A healthy sense of self-regard and confidence are necessary personal attributes for any successful leader. Under what other circumstances would anyone desire the scrutiny and loss of privacy associated with becoming an national leader?
However, even given the high bar set by recent leaders, President Barack Obama’s self-regard approaches a historical highs.
In 2008, Obama explained, “I think that I’m a better speechwriter than my speechwriters. I know more about policies on any particular issue than my policy directors. And I’ll tell you right now that I’m gonna think I’m a better political director than my political director.’’ Either he selected a mediocre speechwriter, policy advisers and a political director or Obama is apparently convinced he is always the smartest person in the room.
When it looked liked the Republicans might enjoy a hugely successful mid-term election in 2010 that rivaled 1994 when Republicans earned a majority in the House of Representatives for the first time in a generation, Obama dismissed these concerns by saying, “Well, the big difference here and in ’94 was you’ve got me.’’
Whatever, on thinks about former President Bill Clinton’s policies, he is universally acknowledged as the most masterful politician in memory. For Obama to cavalierly declare that he could avoid political losses that Clinton could not, betrays self-regard bordering on what others have called “narcissism.’’
Obama’s self-regard may eventually prove politically fatal, but his recent problem is not been the regard in which he holds himself, by the dismissive and condescending regard with which he holds his fellow Americans.

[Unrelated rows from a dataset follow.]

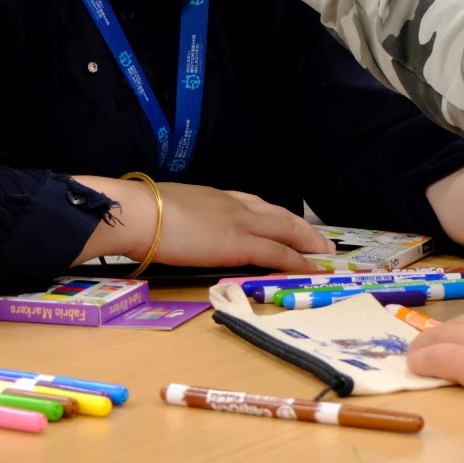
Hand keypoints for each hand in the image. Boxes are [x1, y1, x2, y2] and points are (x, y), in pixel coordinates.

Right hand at [74, 177, 334, 270]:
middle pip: (278, 215)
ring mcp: (240, 223)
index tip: (287, 221)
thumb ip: (185, 215)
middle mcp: (234, 205)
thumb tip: (181, 226)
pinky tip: (310, 267)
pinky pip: (278, 253)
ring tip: (325, 252)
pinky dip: (298, 261)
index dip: (274, 215)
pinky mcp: (240, 244)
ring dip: (308, 241)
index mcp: (216, 196)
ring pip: (286, 230)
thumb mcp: (170, 206)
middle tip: (321, 239)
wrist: (139, 213)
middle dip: (302, 228)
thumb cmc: (142, 212)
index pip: (254, 204)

We received a glimpse of this during the 2008 election, when Obama said of Pennsylvanians in hard times, “they cling to guns or religion or antipathy to people who aren’t like them or anti-immigrant sentiment or anti-trade sentiment as a way to explain their frustrations’’’
While Obama now concedes that his party suffered a “shellacking,’’ he chalks it up to a recovery that has not yet really kicked in. Obama has only acknowledged that perhaps he has not been able to explain to Americans the soundness of his policies. The implications is that if only Americans were smart and aware enough they would appreciate Obama’s efforts.
When Americans were focused on the pain caused by a struggling economy, Obama and the Democrats thought that it was necessary to pass a sweeping and costly health care reform bill. They crammed it through despite the fact that a clear majority of Americans were against it and now want its repeal. In addition, Obama and the Democrats increased the debt by trillions to stimulate the economy while most people believe that the policy has not worked. Obama was saying, in essence, we know better than the American people, so we are going to pass the health care reform and stimulus bills anyways.
Americans will tolerate and perhaps even celebrate a leader with overweening self confidence, but not one who has comparable low regard of Americans as a whole.